■ **Your goal**
Please swap every "pie" in the material below for "circle chart", leaving everything else as it is. Leave the pictures out of your answer.

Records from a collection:
◇ ◇ ◇ ◇ ◇ ◇ ◇

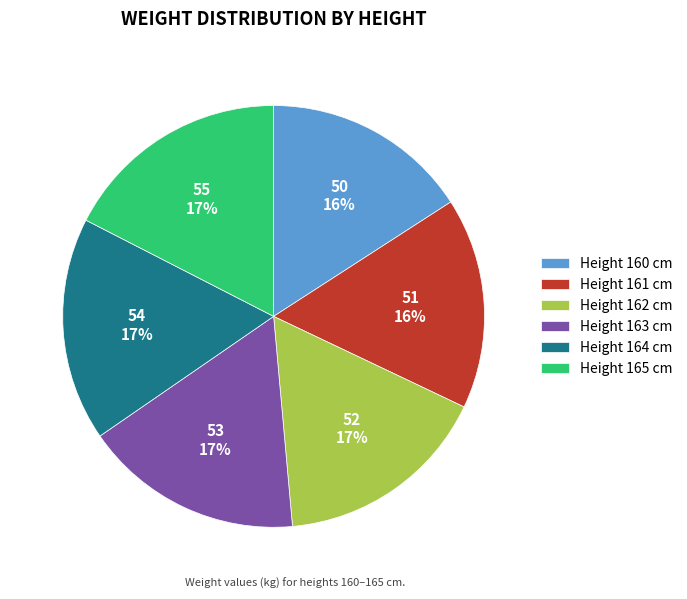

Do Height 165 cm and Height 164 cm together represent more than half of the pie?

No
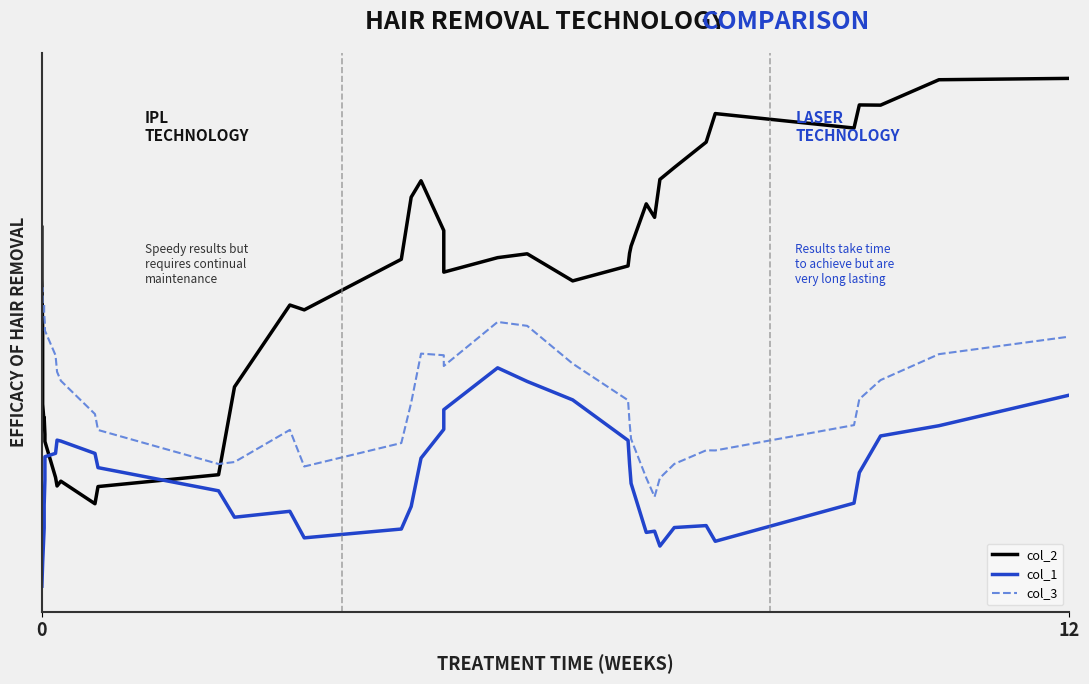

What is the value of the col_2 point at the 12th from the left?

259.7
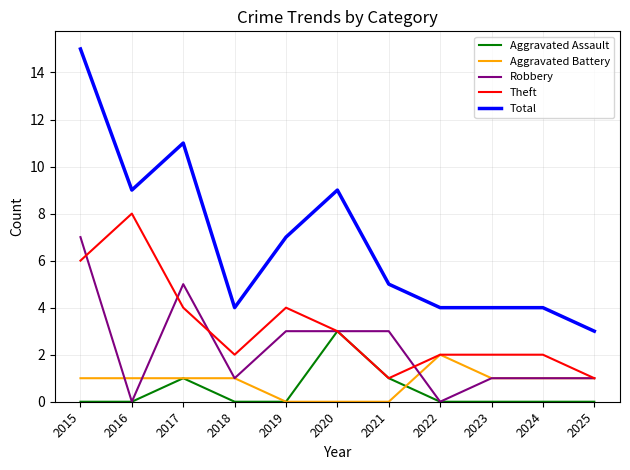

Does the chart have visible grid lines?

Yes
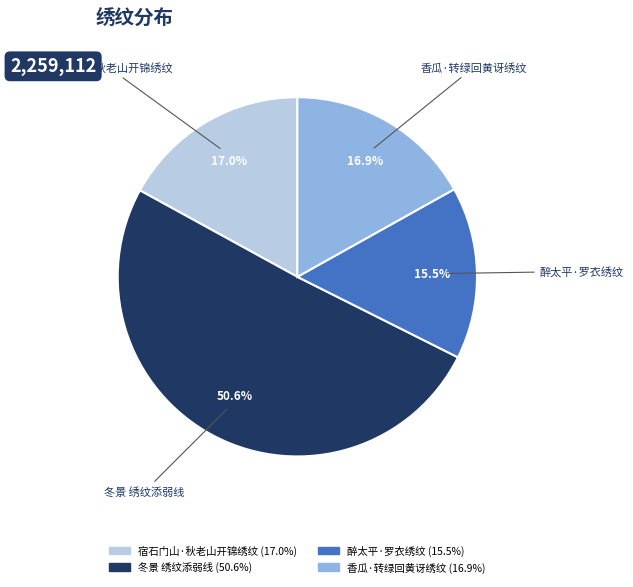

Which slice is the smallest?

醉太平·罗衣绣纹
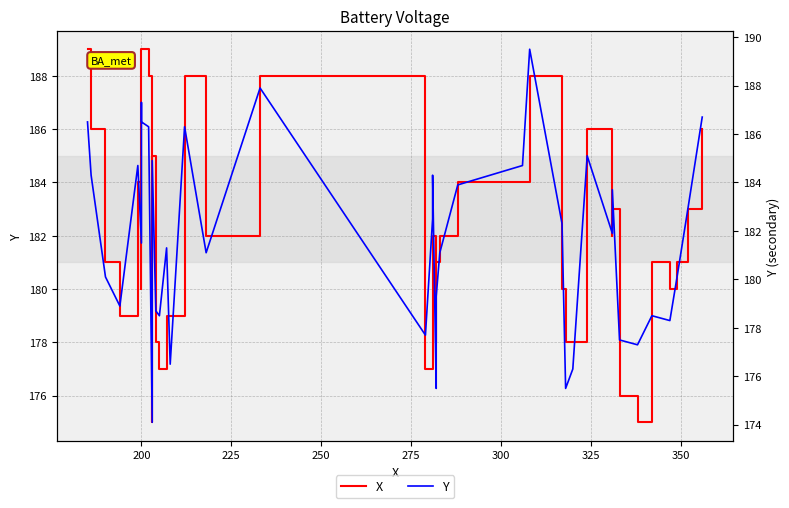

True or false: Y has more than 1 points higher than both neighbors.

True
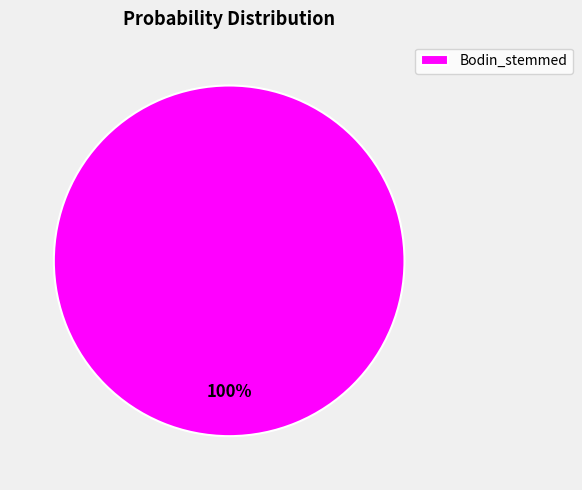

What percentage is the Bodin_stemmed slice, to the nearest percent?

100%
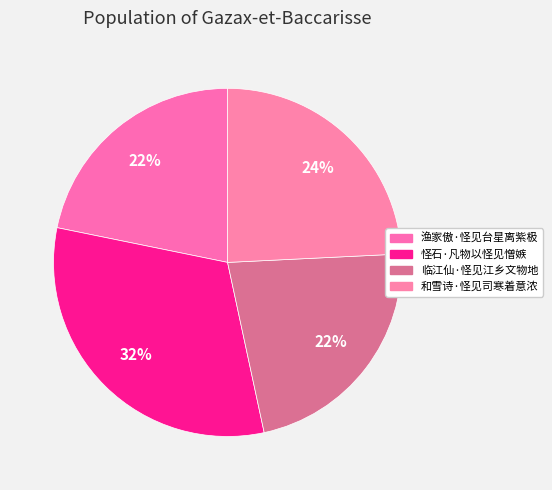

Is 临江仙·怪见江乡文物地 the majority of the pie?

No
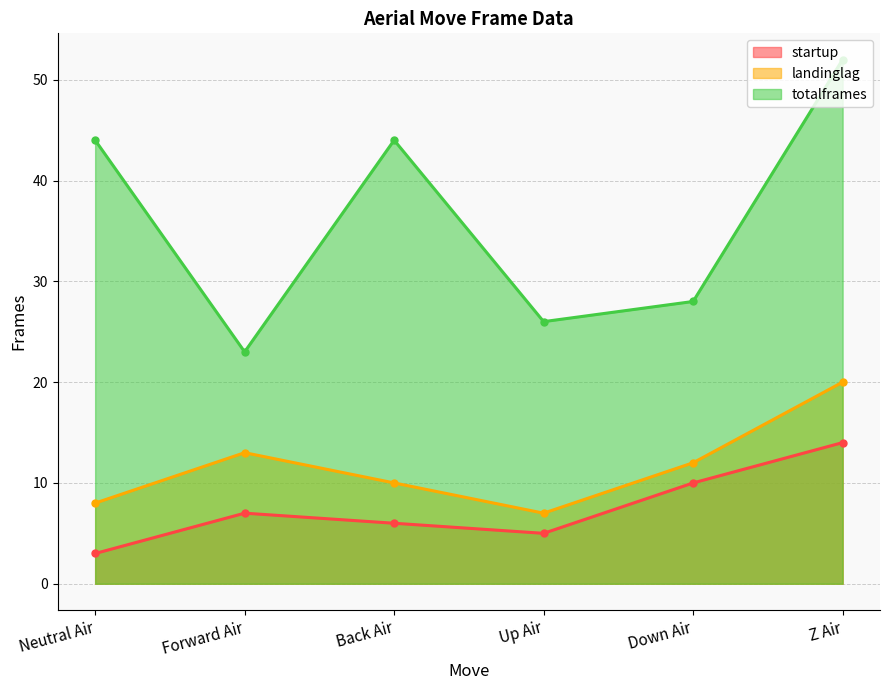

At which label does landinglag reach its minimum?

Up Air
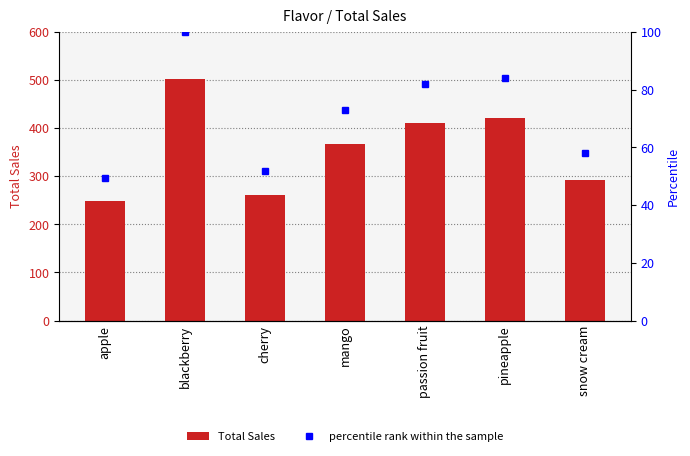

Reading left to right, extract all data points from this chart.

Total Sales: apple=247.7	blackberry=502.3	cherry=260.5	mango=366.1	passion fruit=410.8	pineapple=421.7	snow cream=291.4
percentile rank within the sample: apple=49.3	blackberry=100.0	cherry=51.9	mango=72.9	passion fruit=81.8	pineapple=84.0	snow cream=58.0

◇ ◇ ◇ ◇ ◇ ◇ ◇

■ **Expected answer**
Do Height 165 cm and Height 164 cm together represent more than half of the circle chart?

No

What is the value of the col_2 point at the 12th from the left?

259.7

Does the chart have visible grid lines?

Yes

Which slice is the smallest?

醉太平·罗衣绣纹

True or false: Y has more than 1 points higher than both neighbors.

True

What percentage is the Bodin_stemmed slice, to the nearest percent?

100%

Is 临江仙·怪见江乡文物地 the majority of the circle chart?

No

At which label does landinglag reach its minimum?

Up Air

Reading left to right, extract all data points from this chart.

Total Sales: apple=247.7	blackberry=502.3	cherry=260.5	mango=366.1	passion fruit=410.8	pineapple=421.7	snow cream=291.4
percentile rank within the sample: apple=49.3	blackberry=100.0	cherry=51.9	mango=72.9	passion fruit=81.8	pineapple=84.0	snow cream=58.0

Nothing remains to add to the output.